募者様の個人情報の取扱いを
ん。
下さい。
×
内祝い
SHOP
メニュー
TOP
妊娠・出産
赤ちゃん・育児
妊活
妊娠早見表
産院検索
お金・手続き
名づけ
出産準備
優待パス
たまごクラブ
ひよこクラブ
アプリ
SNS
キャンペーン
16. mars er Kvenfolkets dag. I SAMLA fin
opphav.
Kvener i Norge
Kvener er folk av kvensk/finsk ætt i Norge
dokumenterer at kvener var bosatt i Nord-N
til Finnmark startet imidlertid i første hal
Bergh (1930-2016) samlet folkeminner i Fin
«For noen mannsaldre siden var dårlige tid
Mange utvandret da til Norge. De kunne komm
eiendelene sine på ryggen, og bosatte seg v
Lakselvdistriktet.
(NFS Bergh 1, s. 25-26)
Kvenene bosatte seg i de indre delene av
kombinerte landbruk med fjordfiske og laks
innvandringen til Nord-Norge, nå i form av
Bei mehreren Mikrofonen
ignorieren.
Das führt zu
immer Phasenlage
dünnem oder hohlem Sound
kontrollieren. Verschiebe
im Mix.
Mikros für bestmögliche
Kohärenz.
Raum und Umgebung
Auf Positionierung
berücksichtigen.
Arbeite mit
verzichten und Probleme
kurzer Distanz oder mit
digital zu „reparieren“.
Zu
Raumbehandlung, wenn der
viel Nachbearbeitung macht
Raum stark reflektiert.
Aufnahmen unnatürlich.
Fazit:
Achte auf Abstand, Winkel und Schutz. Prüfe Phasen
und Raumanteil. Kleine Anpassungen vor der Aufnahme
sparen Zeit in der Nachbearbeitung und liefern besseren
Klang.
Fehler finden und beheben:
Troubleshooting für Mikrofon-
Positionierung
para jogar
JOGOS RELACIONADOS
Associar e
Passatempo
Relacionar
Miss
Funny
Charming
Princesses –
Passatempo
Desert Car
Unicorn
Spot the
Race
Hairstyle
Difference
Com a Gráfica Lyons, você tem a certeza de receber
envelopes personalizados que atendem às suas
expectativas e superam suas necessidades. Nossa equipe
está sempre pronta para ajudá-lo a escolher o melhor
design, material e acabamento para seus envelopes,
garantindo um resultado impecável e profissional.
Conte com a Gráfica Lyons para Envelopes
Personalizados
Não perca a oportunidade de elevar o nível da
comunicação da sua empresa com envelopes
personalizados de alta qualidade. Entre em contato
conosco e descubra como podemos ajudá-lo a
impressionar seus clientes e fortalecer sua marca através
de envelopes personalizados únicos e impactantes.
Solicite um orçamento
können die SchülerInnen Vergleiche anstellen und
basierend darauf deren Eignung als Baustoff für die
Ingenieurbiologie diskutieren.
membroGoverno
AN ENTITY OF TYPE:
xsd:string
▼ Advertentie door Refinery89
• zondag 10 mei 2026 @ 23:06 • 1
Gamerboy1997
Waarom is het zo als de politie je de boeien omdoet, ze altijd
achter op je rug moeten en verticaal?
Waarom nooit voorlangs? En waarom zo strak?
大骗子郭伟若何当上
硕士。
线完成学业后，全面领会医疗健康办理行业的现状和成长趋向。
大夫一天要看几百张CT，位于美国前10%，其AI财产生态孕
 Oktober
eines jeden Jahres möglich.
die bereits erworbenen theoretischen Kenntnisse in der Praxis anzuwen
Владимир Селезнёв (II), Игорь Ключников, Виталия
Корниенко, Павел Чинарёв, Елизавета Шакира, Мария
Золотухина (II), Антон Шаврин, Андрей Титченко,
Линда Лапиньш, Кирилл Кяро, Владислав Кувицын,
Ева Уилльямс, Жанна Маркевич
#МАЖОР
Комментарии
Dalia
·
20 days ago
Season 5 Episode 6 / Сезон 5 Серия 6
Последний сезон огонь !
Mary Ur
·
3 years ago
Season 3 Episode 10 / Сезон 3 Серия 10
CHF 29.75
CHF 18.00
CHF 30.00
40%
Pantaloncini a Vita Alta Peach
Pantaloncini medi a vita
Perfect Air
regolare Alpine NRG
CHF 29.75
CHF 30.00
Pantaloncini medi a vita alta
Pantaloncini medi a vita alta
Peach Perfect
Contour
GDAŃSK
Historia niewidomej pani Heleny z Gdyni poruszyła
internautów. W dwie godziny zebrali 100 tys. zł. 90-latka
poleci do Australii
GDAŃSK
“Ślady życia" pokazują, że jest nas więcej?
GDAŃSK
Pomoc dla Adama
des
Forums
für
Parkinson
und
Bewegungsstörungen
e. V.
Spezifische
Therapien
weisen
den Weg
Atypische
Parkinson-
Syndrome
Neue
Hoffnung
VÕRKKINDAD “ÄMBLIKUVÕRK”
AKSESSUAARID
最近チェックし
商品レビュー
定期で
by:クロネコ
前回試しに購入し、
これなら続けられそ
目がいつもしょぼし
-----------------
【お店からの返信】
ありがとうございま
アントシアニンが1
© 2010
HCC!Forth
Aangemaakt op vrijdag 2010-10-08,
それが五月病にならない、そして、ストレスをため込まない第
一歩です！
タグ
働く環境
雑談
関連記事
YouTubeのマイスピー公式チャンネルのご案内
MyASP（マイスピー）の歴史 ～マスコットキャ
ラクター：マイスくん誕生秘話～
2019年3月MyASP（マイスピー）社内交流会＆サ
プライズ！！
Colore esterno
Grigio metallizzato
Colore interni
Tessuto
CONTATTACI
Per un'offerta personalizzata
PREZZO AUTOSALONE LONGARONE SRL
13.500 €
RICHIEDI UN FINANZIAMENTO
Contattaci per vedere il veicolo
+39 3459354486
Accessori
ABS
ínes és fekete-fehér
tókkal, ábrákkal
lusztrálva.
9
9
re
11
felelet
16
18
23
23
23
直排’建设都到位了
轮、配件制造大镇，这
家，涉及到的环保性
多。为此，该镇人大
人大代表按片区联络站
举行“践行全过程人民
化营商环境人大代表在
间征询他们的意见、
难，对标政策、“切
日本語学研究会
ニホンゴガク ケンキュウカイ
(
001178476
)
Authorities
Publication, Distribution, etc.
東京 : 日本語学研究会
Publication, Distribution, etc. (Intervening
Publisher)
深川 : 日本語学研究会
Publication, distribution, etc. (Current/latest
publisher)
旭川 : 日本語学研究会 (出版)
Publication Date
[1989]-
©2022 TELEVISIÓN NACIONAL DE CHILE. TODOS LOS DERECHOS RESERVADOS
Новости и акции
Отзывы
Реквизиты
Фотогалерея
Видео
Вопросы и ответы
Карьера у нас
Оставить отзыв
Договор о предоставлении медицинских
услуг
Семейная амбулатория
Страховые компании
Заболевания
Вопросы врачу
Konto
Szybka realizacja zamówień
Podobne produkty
◆ ◆ ◆ ◆ ◆
* [PROBLEM TO WORK ON]:
The answer is the records above restated word for word from their opening line through the line that holds "Raum stark reflektiert.", both included, and nothing else.

* [REPLY]:
募者様の個人情報の取扱いを
ん。
下さい。
×
内祝い
SHOP
メニュー
TOP
妊娠・出産
赤ちゃん・育児
妊活
妊娠早見表
産院検索
お金・手続き
名づけ
出産準備
優待パス
たまごクラブ
ひよこクラブ
アプリ
SNS
キャンペーン
16. mars er Kvenfolkets dag. I SAMLA fin
opphav.
Kvener i Norge
Kvener er folk av kvensk/finsk ætt i Norge
dokumenterer at kvener var bosatt i Nord-N
til Finnmark startet imidlertid i første hal
Bergh (1930-2016) samlet folkeminner i Fin
«For noen mannsaldre siden var dårlige tid
Mange utvandret da til Norge. De kunne komm
eiendelene sine på ryggen, og bosatte seg v
Lakselvdistriktet.
(NFS Bergh 1, s. 25-26)
Kvenene bosatte seg i de indre delene av
kombinerte landbruk med fjordfiske og laks
innvandringen til Nord-Norge, nå i form av
Bei mehreren Mikrofonen
ignorieren.
Das führt zu
immer Phasenlage
dünnem oder hohlem Sound
kontrollieren. Verschiebe
im Mix.
Mikros für bestmögliche
Kohärenz.
Raum und Umgebung
Auf Positionierung
berücksichtigen.
Arbeite mit
verzichten und Probleme
kurzer Distanz oder mit
digital zu „reparieren“.
Zu
Raumbehandlung, wenn der
viel Nachbearbeitung macht
Raum stark reflektiert.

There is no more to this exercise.